● **Problem description**
Quote every one of the rows below word for word.

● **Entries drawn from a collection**
____

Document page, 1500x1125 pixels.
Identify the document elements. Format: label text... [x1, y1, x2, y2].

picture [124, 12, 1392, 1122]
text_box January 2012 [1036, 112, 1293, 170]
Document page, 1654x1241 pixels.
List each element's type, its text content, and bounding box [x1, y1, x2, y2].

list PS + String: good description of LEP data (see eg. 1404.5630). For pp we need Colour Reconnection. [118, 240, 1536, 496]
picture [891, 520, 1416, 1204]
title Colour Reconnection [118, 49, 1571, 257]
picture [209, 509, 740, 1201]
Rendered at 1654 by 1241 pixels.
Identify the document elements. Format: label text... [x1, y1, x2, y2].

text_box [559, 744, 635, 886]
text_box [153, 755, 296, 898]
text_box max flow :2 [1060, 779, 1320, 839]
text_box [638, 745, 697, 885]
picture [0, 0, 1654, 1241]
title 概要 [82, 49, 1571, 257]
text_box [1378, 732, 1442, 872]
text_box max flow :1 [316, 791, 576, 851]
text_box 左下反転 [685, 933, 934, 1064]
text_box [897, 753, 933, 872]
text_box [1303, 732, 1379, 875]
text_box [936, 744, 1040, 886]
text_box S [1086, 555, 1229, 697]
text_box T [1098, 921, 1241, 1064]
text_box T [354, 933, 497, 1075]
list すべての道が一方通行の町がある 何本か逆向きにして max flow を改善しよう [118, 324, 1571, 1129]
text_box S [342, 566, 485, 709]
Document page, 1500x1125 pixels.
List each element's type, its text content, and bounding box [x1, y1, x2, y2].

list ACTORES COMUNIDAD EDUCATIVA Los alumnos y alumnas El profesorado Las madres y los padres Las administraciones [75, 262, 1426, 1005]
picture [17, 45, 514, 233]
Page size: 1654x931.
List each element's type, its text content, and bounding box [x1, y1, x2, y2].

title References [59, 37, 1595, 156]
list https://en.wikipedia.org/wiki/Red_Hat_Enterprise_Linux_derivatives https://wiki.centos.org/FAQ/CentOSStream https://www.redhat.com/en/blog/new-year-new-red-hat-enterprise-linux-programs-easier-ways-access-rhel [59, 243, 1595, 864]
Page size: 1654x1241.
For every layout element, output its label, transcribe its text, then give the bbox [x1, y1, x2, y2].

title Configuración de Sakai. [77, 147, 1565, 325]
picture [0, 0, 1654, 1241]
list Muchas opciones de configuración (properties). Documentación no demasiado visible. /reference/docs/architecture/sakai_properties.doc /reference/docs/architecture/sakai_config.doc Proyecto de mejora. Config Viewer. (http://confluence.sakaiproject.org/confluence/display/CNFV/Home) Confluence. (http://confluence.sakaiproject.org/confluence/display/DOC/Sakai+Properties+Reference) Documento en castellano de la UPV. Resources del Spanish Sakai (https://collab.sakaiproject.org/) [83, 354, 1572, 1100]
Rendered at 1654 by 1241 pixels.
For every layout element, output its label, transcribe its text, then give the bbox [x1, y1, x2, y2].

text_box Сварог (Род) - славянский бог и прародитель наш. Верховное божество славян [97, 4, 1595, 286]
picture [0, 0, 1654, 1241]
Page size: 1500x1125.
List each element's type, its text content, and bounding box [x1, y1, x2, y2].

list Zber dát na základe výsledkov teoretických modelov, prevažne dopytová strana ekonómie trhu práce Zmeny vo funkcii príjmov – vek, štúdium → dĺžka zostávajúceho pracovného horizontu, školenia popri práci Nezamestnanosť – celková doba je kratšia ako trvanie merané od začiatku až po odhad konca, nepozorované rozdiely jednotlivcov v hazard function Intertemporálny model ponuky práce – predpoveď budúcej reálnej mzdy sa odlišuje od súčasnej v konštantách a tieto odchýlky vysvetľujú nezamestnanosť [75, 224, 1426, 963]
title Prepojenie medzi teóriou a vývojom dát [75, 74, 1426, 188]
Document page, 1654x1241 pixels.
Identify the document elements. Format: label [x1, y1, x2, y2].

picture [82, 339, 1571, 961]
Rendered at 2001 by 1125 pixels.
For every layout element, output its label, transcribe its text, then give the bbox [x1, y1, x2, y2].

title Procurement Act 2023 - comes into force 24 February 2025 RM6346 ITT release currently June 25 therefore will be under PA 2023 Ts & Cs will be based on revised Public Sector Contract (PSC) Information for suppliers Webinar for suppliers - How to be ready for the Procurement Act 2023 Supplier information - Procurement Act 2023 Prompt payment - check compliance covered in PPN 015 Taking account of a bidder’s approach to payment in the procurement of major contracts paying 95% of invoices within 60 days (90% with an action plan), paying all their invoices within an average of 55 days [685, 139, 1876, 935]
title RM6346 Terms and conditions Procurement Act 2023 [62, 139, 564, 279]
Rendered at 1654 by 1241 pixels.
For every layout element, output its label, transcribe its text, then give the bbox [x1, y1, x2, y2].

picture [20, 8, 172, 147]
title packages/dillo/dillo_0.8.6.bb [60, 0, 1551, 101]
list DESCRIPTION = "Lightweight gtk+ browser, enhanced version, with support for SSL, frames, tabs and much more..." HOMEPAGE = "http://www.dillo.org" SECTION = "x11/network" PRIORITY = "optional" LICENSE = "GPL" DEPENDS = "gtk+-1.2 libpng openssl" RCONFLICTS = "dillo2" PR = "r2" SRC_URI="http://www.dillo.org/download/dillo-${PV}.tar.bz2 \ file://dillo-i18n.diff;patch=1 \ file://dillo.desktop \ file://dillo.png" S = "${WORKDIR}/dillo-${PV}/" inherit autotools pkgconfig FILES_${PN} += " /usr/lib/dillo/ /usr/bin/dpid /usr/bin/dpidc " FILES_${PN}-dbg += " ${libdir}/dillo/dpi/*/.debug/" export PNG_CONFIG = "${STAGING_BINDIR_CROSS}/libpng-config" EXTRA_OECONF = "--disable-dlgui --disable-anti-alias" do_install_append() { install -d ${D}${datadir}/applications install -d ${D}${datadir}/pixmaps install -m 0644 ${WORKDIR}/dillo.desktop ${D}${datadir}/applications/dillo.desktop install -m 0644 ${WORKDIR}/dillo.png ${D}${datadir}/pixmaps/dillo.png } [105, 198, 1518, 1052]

____

● **The output**
Document page, 1500x1125 pixels.
Identify the document elements. Format: label text... [x1, y1, x2, y2].

picture [124, 12, 1392, 1122]
text_box January 2012 [1036, 112, 1293, 170]
Document page, 1654x1241 pixels.
List each element's type, its text content, and bounding box [x1, y1, x2, y2].

list PS + String: good description of LEP data (see eg. 1404.5630). For pp we need Colour Reconnection. [118, 240, 1536, 496]
picture [891, 520, 1416, 1204]
title Colour Reconnection [118, 49, 1571, 257]
picture [209, 509, 740, 1201]
Rendered at 1654 by 1241 pixels.
Identify the document elements. Format: label text... [x1, y1, x2, y2].

text_box [559, 744, 635, 886]
text_box [153, 755, 296, 898]
text_box max flow :2 [1060, 779, 1320, 839]
text_box [638, 745, 697, 885]
picture [0, 0, 1654, 1241]
title 概要 [82, 49, 1571, 257]
text_box [1378, 732, 1442, 872]
text_box max flow :1 [316, 791, 576, 851]
text_box 左下反転 [685, 933, 934, 1064]
text_box [897, 753, 933, 872]
text_box [1303, 732, 1379, 875]
text_box [936, 744, 1040, 886]
text_box S [1086, 555, 1229, 697]
text_box T [1098, 921, 1241, 1064]
text_box T [354, 933, 497, 1075]
list すべての道が一方通行の町がある 何本か逆向きにして max flow を改善しよう [118, 324, 1571, 1129]
text_box S [342, 566, 485, 709]
Document page, 1500x1125 pixels.
List each element's type, its text content, and bounding box [x1, y1, x2, y2].

list ACTORES COMUNIDAD EDUCATIVA Los alumnos y alumnas El profesorado Las madres y los padres Las administraciones [75, 262, 1426, 1005]
picture [17, 45, 514, 233]
Page size: 1654x931.
List each element's type, its text content, and bounding box [x1, y1, x2, y2].

title References [59, 37, 1595, 156]
list https://en.wikipedia.org/wiki/Red_Hat_Enterprise_Linux_derivatives https://wiki.centos.org/FAQ/CentOSStream https://www.redhat.com/en/blog/new-year-new-red-hat-enterprise-linux-programs-easier-ways-access-rhel [59, 243, 1595, 864]
Page size: 1654x1241.
For every layout element, output its label, transcribe its text, then give the bbox [x1, y1, x2, y2].

title Configuración de Sakai. [77, 147, 1565, 325]
picture [0, 0, 1654, 1241]
list Muchas opciones de configuración (properties). Documentación no demasiado visible. /reference/docs/architecture/sakai_properties.doc /reference/docs/architecture/sakai_config.doc Proyecto de mejora. Config Viewer. (http://confluence.sakaiproject.org/confluence/display/CNFV/Home) Confluence. (http://confluence.sakaiproject.org/confluence/display/DOC/Sakai+Properties+Reference) Documento en castellano de la UPV. Resources del Spanish Sakai (https://collab.sakaiproject.org/) [83, 354, 1572, 1100]
Rendered at 1654 by 1241 pixels.
For every layout element, output its label, transcribe its text, then give the bbox [x1, y1, x2, y2].

text_box Сварог (Род) - славянский бог и прародитель наш. Верховное божество славян [97, 4, 1595, 286]
picture [0, 0, 1654, 1241]
Page size: 1500x1125.
List each element's type, its text content, and bounding box [x1, y1, x2, y2].

list Zber dát na základe výsledkov teoretických modelov, prevažne dopytová strana ekonómie trhu práce Zmeny vo funkcii príjmov – vek, štúdium → dĺžka zostávajúceho pracovného horizontu, školenia popri práci Nezamestnanosť – celková doba je kratšia ako trvanie merané od začiatku až po odhad konca, nepozorované rozdiely jednotlivcov v hazard function Intertemporálny model ponuky práce – predpoveď budúcej reálnej mzdy sa odlišuje od súčasnej v konštantách a tieto odchýlky vysvetľujú nezamestnanosť [75, 224, 1426, 963]
title Prepojenie medzi teóriou a vývojom dát [75, 74, 1426, 188]
Document page, 1654x1241 pixels.
Identify the document elements. Format: label [x1, y1, x2, y2].

picture [82, 339, 1571, 961]
Rendered at 2001 by 1125 pixels.
For every layout element, output its label, transcribe its text, then give the bbox [x1, y1, x2, y2].

title Procurement Act 2023 - comes into force 24 February 2025 RM6346 ITT release currently June 25 therefore will be under PA 2023 Ts & Cs will be based on revised Public Sector Contract (PSC) Information for suppliers Webinar for suppliers - How to be ready for the Procurement Act 2023 Supplier information - Procurement Act 2023 Prompt payment - check compliance covered in PPN 015 Taking account of a bidder’s approach to payment in the procurement of major contracts paying 95% of invoices within 60 days (90% with an action plan), paying all their invoices within an average of 55 days [685, 139, 1876, 935]
title RM6346 Terms and conditions Procurement Act 2023 [62, 139, 564, 279]
Rendered at 1654 by 1241 pixels.
For every layout element, output its label, transcribe its text, then give the bbox [x1, y1, x2, y2].

picture [20, 8, 172, 147]
title packages/dillo/dillo_0.8.6.bb [60, 0, 1551, 101]
list DESCRIPTION = "Lightweight gtk+ browser, enhanced version, with support for SSL, frames, tabs and much more..." HOMEPAGE = "http://www.dillo.org" SECTION = "x11/network" PRIORITY = "optional" LICENSE = "GPL" DEPENDS = "gtk+-1.2 libpng openssl" RCONFLICTS = "dillo2" PR = "r2" SRC_URI="http://www.dillo.org/download/dillo-${PV}.tar.bz2 \ file://dillo-i18n.diff;patch=1 \ file://dillo.desktop \ file://dillo.png" S = "${WORKDIR}/dillo-${PV}/" inherit autotools pkgconfig FILES_${PN} += " /usr/lib/dillo/ /usr/bin/dpid /usr/bin/dpidc " FILES_${PN}-dbg += " ${libdir}/dillo/dpi/*/.debug/" export PNG_CONFIG = "${STAGING_BINDIR_CROSS}/libpng-config" EXTRA_OECONF = "--disable-dlgui --disable-anti-alias" do_install_append() { install -d ${D}${datadir}/applications install -d ${D}${datadir}/pixmaps install -m 0644 ${WORKDIR}/dillo.desktop ${D}${datadir}/applications/dillo.desktop install -m 0644 ${WORKDIR}/dillo.png ${D}${datadir}/pixmaps/dillo.png } [105, 198, 1518, 1052]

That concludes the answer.